* _Input records_:
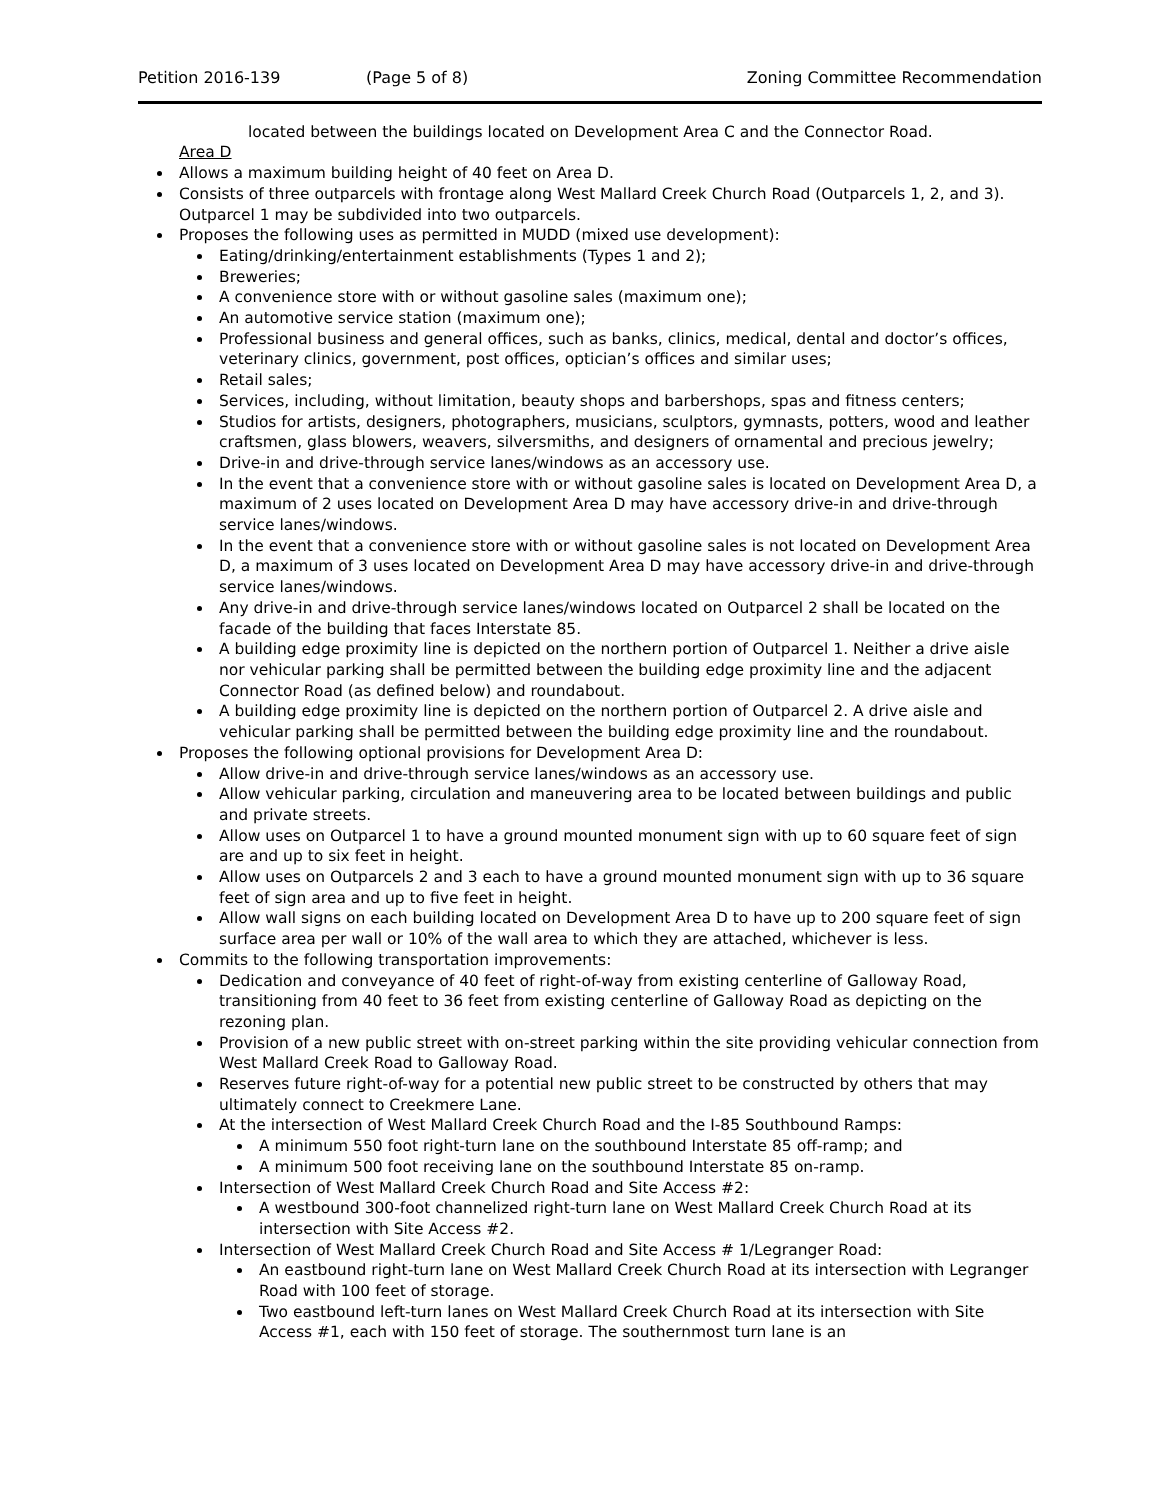Petition 2016-139 (Page 5 of 8) Zoning Committee Recommendation
located between the buildings located on Development Area C and the Connector Road.
Area D
Allows a maximum building height of 40 feet on Area D.
Consists of three outparcels with frontage along West Mallard Creek Church Road (Outparcels 1, 2, and 3). Outparcel 1 may be subdivided into two outparcels.
Proposes the following uses as permitted in MUDD (mixed use development):
Eating/drinking/entertainment establishments (Types 1 and 2);
Breweries;
A convenience store with or without gasoline sales (maximum one);
An automotive service station (maximum one);
Professional business and general offices, such as banks, clinics, medical, dental and doctor’s offices, veterinary clinics, government, post offices, optician’s offices and similar uses;
Retail sales;
Services, including, without limitation, beauty shops and barbershops, spas and fitness centers;
Studios for artists, designers, photographers, musicians, sculptors, gymnasts, potters, wood and leather craftsmen, glass blowers, weavers, silversmiths, and designers of ornamental and precious jewelry;
Drive-in and drive-through service lanes/windows as an accessory use.
In the event that a convenience store with or without gasoline sales is located on Development Area D, a maximum of 2 uses located on Development Area D may have accessory drive-in and drive-through service lanes/windows.
In the event that a convenience store with or without gasoline sales is not located on Development Area D, a maximum of 3 uses located on Development Area D may have accessory drive-in and drive-through service lanes/windows.
Any drive-in and drive-through service lanes/windows located on Outparcel 2 shall be located on the facade of the building that faces Interstate 85.
A building edge proximity line is depicted on the northern portion of Outparcel 1. Neither a drive aisle nor vehicular parking shall be permitted between the building edge proximity line and the adjacent Connector Road (as defined below) and roundabout.
A building edge proximity line is depicted on the northern portion of Outparcel 2. A drive aisle and vehicular parking shall be permitted between the building edge proximity line and the roundabout.
Proposes the following optional provisions for Development Area D:
Allow drive-in and drive-through service lanes/windows as an accessory use.
Allow vehicular parking, circulation and maneuvering area to be located between buildings and public and private streets.
Allow uses on Outparcel 1 to have a ground mounted monument sign with up to 60 square feet of sign are and up to six feet in height.
Allow uses on Outparcels 2 and 3 each to have a ground mounted monument sign with up to 36 square feet of sign area and up to five feet in height.
Allow wall signs on each building located on Development Area D to have up to 200 square feet of sign surface area per wall or 10% of the wall area to which they are attached, whichever is less.
Commits to the following transportation improvements:
Dedication and conveyance of 40 feet of right-of-way from existing centerline of Galloway Road, transitioning from 40 feet to 36 feet from existing centerline of Galloway Road as depicting on the rezoning plan.
Provision of a new public street with on-street parking within the site providing vehicular connection from West Mallard Creek Road to Galloway Road.
Reserves future right-of-way for a potential new public street to be constructed by others that may ultimately connect to Creekmere Lane.
At the intersection of West Mallard Creek Church Road and the I-85 Southbound Ramps:
A minimum 550 foot right-turn lane on the southbound Interstate 85 off-ramp; and
A minimum 500 foot receiving lane on the southbound Interstate 85 on-ramp.
Intersection of West Mallard Creek Church Road and Site Access #2:
A westbound 300-foot channelized right-turn lane on West Mallard Creek Church Road at its intersection with Site Access #2.
Intersection of West Mallard Creek Church Road and Site Access # 1/Legranger Road:
An eastbound right-turn lane on West Mallard Creek Church Road at its intersection with Legranger Road with 100 feet of storage.
Two eastbound left-turn lanes on West Mallard Creek Church Road at its intersection with Site Access #1, each with 150 feet of storage. The southernmost turn lane is an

* _Exercise instructions_: What you return should be the entries from above, unchanged and without their images.

* _The completed task_:
Petition 2016-139 (Page 5 of 8) Zoning Committee Recommendation
located between the buildings located on Development Area C and the Connector Road.
Area D
Allows a maximum building height of 40 feet on Area D.
Consists of three outparcels with frontage along West Mallard Creek Church Road (Outparcels 1, 2, and 3). Outparcel 1 may be subdivided into two outparcels.
Proposes the following uses as permitted in MUDD (mixed use development):
Eating/drinking/entertainment establishments (Types 1 and 2);
Breweries;
A convenience store with or without gasoline sales (maximum one);
An automotive service station (maximum one);
Professional business and general offices, such as banks, clinics, medical, dental and doctor’s offices, veterinary clinics, government, post offices, optician’s offices and similar uses;
Retail sales;
Services, including, without limitation, beauty shops and barbershops, spas and fitness centers;
Studios for artists, designers, photographers, musicians, sculptors, gymnasts, potters, wood and leather craftsmen, glass blowers, weavers, silversmiths, and designers of ornamental and precious jewelry;
Drive-in and drive-through service lanes/windows as an accessory use.
In the event that a convenience store with or without gasoline sales is located on Development Area D, a maximum of 2 uses located on Development Area D may have accessory drive-in and drive-through service lanes/windows.
In the event that a convenience store with or without gasoline sales is not located on Development Area D, a maximum of 3 uses located on Development Area D may have accessory drive-in and drive-through service lanes/windows.
Any drive-in and drive-through service lanes/windows located on Outparcel 2 shall be located on the facade of the building that faces Interstate 85.
A building edge proximity line is depicted on the northern portion of Outparcel 1. Neither a drive aisle nor vehicular parking shall be permitted between the building edge proximity line and the adjacent Connector Road (as defined below) and roundabout.
A building edge proximity line is depicted on the northern portion of Outparcel 2. A drive aisle and vehicular parking shall be permitted between the building edge proximity line and the roundabout.
Proposes the following optional provisions for Development Area D:
Allow drive-in and drive-through service lanes/windows as an accessory use.
Allow vehicular parking, circulation and maneuvering area to be located between buildings and public and private streets.
Allow uses on Outparcel 1 to have a ground mounted monument sign with up to 60 square feet of sign are and up to six feet in height.
Allow uses on Outparcels 2 and 3 each to have a ground mounted monument sign with up to 36 square feet of sign area and up to five feet in height.
Allow wall signs on each building located on Development Area D to have up to 200 square feet of sign surface area per wall or 10% of the wall area to which they are attached, whichever is less.
Commits to the following transportation improvements:
Dedication and conveyance of 40 feet of right-of-way from existing centerline of Galloway Road, transitioning from 40 feet to 36 feet from existing centerline of Galloway Road as depicting on the rezoning plan.
Provision of a new public street with on-street parking within the site providing vehicular connection from West Mallard Creek Road to Galloway Road.
Reserves future right-of-way for a potential new public street to be constructed by others that may ultimately connect to Creekmere Lane.
At the intersection of West Mallard Creek Church Road and the I-85 Southbound Ramps:
A minimum 550 foot right-turn lane on the southbound Interstate 85 off-ramp; and
A minimum 500 foot receiving lane on the southbound Interstate 85 on-ramp.
Intersection of West Mallard Creek Church Road and Site Access #2:
A westbound 300-foot channelized right-turn lane on West Mallard Creek Church Road at its intersection with Site Access #2.
Intersection of West Mallard Creek Church Road and Site Access # 1/Legranger Road:
An eastbound right-turn lane on West Mallard Creek Church Road at its intersection with Legranger Road with 100 feet of storage.
Two eastbound left-turn lanes on West Mallard Creek Church Road at its intersection with Site Access #1, each with 150 feet of storage. The southernmost turn lane is an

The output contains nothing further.